Henry (Eric Bana) has become an involuntary time traveler following a traumatic accident that killed his mother when he was a child. He has no control over when or where he goes, but a force he describes as being like gravity pulls him back over and over to places and interactions that are most meaningful to him. When a beautiful young woman named Clare (Rachel McAdams) asks him for help at the Newberry Library, he can tell from her expression that she knows his future self and he knows her past self, but at the moment he has no clue who she is, much less that they are in love with one another. The special challenges (disappearing and re-appearing) are painful, often life-threatening, and even the benefits (it can be very helpful to know what is going to happen) can be stressful. But like all great love affairs, the connection between Henry and Clare transcends time.

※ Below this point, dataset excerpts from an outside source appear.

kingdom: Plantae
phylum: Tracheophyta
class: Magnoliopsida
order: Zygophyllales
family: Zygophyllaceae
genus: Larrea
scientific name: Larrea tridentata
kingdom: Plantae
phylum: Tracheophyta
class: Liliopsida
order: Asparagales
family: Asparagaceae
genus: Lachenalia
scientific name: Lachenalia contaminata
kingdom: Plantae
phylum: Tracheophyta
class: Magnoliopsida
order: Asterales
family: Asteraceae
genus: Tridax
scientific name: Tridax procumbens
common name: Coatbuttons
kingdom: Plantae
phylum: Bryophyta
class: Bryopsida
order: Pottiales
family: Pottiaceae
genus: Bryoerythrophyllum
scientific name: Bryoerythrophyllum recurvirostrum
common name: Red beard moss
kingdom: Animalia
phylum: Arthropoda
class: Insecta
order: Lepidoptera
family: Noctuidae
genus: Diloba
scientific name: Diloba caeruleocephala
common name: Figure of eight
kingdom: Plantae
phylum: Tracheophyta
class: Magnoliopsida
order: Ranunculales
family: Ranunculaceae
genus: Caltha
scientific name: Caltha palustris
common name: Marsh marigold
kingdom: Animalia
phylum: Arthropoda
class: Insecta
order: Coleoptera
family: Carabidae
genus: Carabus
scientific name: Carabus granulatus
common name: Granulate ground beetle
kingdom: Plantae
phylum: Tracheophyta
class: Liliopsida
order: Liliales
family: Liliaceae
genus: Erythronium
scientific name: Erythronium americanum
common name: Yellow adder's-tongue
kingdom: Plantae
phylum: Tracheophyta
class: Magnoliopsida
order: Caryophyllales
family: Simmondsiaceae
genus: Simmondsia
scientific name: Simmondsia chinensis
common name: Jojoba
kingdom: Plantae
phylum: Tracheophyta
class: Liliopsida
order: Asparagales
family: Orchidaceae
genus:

Like the book, the movie gets weaker as it becomes more convoluted and far-fetched in the last third of the story. Unlike the book, it does not have the evocative and graceful prose written by Audrey Niffenegger. The novel is very internal, and no matter how able Bana and McAdams are, the script gives them little to do to convey the book’s power other than gaze lovingly at each other. The movie eliminates many secondary characters and much of the conversation and interaction that makes us care whether Henry and Clare figure out a way to literally stay together. They seem to have no personality, no substance beyond those longing glances. By far the most interesting character in the movie does not even arrive until the last 20 minutes. As the storyline gets more preposterous (and, in the screening I attended, provoked some unintended laughter), a new character arrives to give the film more weight and honesty than anything that has gone before, making us wish we could go back in time to start the film with that story instead.